• Nov 8th 2009, 12:42 PM
PrincessIsrael
How do you do this problem?

Which points on the graph of y=4-(x^2) are closest to the points (0,2)?
• Nov 8th 2009, 12:44 PM
VonNemo19
Quote:

Originally Posted by PrincessIsrael
How do you do this problem?

Which points on the graph of y=4-(x^2) are closest to the points (0,2)?

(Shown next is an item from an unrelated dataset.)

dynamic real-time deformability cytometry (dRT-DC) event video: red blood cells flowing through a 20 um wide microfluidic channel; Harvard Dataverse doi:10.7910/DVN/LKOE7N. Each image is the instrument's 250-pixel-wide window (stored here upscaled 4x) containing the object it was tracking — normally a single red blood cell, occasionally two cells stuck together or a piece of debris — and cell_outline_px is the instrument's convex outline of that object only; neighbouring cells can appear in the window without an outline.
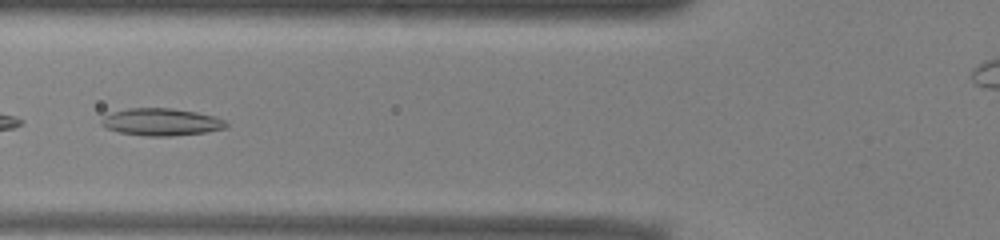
{"species": "common noctule bat (a hibernating species)", "species_latin": "Nyctalus noctula", "temperature_condition": "warm", "stored_images_in_passage": 50, "camera_frame_rate_fps": 3000, "um_per_image_px": 0.085, "animal": {"sex": "male", "body_mass_g": 13.0, "forearm_length_mm": 53.1}, "frame": {"image": 1, "passage_image": 19, "time_ms": 6.0, "image_size_px": [1000, 240], "cell_outline_px": [[228, 124], [224, 128], [204, 132], [172, 136], [144, 136], [120, 132], [104, 128], [100, 124], [100, 120], [104, 116], [112, 112], [128, 108], [172, 108], [196, 112], [212, 116], [224, 120]], "centroid_in_image_um": [13.64, 10.37], "position_along_channel_um": 112.2, "area_um2": 19.77}}
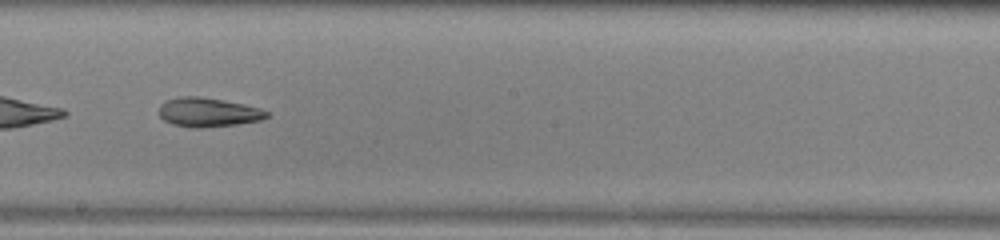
{"frame": {"image": 2, "passage_image": 28, "time_ms": 9.0, "image_size_px": [1000, 240], "cell_outline_px": [[268, 116], [260, 120], [236, 124], [200, 128], [192, 128], [172, 124], [164, 120], [160, 116], [160, 104], [164, 100], [180, 96], [200, 96], [224, 100], [244, 104], [260, 108], [268, 112]], "centroid_in_image_um": [17.66, 9.53], "position_along_channel_um": 230.5, "area_um2": 18.32}}
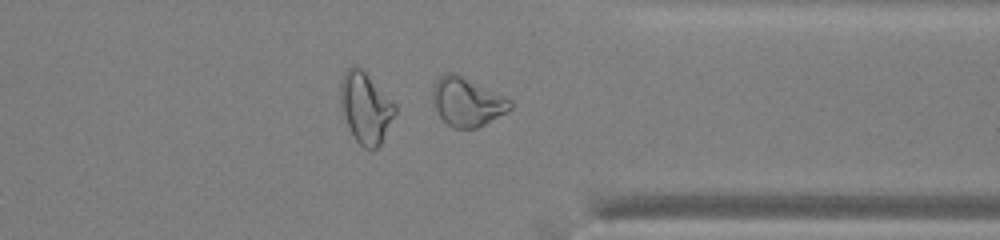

Employ the distance formula.
• Nov 8th 2009, 02:18 PM
Scott H
Welcome to the Math Help Forum! :)

To find the point on $\displaystyle y=4-x^2$ closest to $\displaystyle (0,2)$, we first do as VonNemo said and use the distance formula to obtain a function of the distance $\displaystyle s$ from a point on the curve to $\displaystyle (0,2)$ as a function of $\displaystyle x$:

$\displaystyle s=\sqrt{(x-0)^2+((4-x^2)-2)^2}=\sqrt{x^2+(2-x^2)^2}.$

We now find the value of $\displaystyle x$ for which $\displaystyle s$ is a minimum. To do this, we differentiate $\displaystyle s$ and find all critical points. As $\displaystyle s$ is differentiable everywhere and has no boundary points, the only critical points will be those at which $\displaystyle s'=0$. As $\displaystyle s$ approaches infinity in both directions of the $\displaystyle x$-axis, at one of these critical points we must find our minimum.

Hope this helps!